In verità è tutto molto più complesso poiché si parla di sviluppare in C++, non c’è nulla di preconfezionato. Almeno questa è stata la scelta del team di Modena, ma a farli distinguere rispetto agli altri concorrenti è stata soprattutto la decisione di comporre il team coinvolgendo non solo ingegneri robotici e informatici (come gli altri), ma anche ingegneri meccanici. Quando in Dallara hanno ricevuto una chiamata riguardante specifiche telaistiche e strutturali c’è stata una levata di sopracciglia. “Ci hanno detto che nessuno aveva richiesto tali informazioni, ma noi volevamo costruire un modello virtuale accurato per avere maggior affidabilità“, puntualizza la ricercatrice.

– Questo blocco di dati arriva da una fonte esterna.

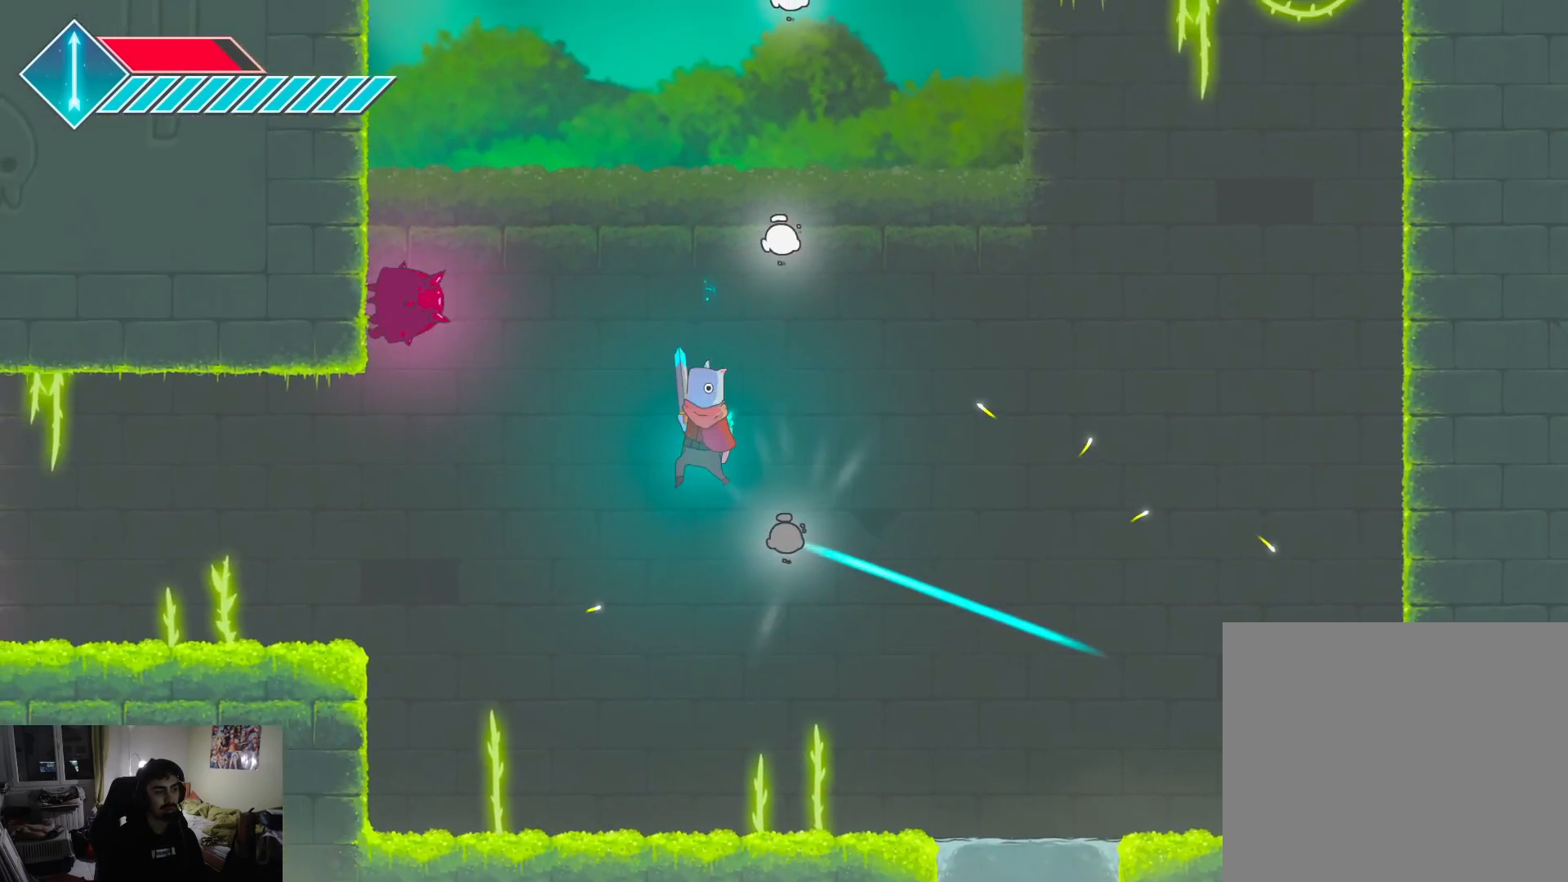
{"buttons": ["SQUARE"], "left_stick": "left", "right_stick": "center", "events": [[183, "left_stick", "left"], [417, "SQUARE", "down"]]}
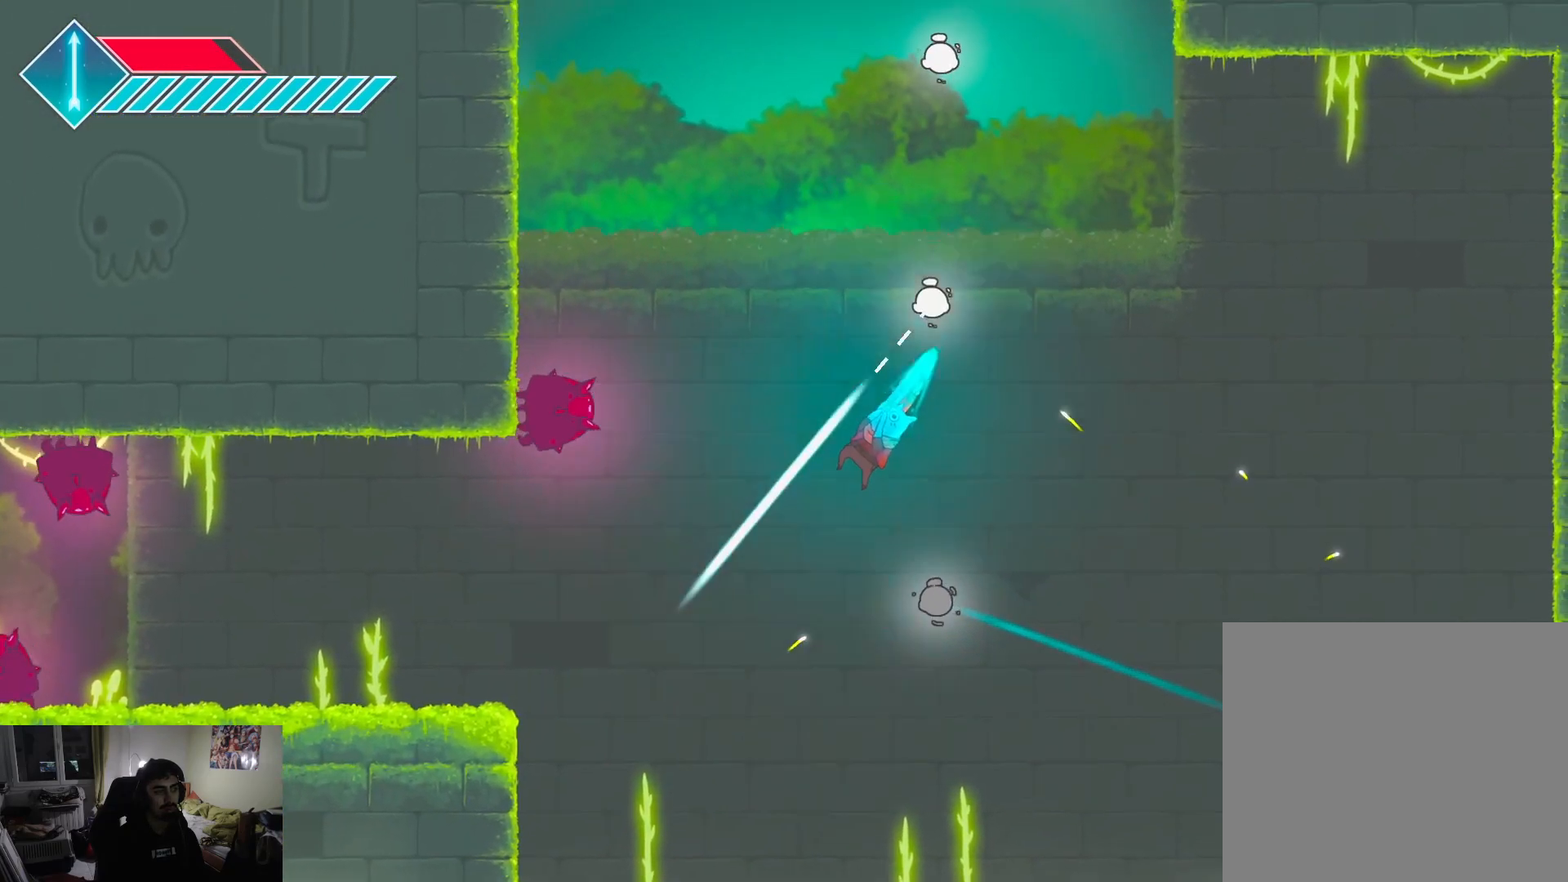
{"buttons": [], "left_stick": "center", "right_stick": "center", "events": [[33, "left_stick", "up-left"], [100, "R1", "down"], [217, "SQUARE", "up"], [233, "R1", "up"], [333, "left_stick", "up"], [500, "left_stick", "center"]]}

L’idea di fondo è che se riesci a portare un’auto sportiva a guida autonoma ad altissime velocità poi in prospettiva potrai farlo in sicurezza con modelli più normali. “A me piace lavorare in team e anche il fatto che più competenze possano contribuire alla realizzazione di un grande progetto. Domani mi piacerebbe lavorare in un’azienda che sperimenta queste tecnologie, ma probabilmente più una startup che un colosso. Perché vorrei incidere nei progetti e non far parte solo di un ingranaggio“, conclude Verucchi.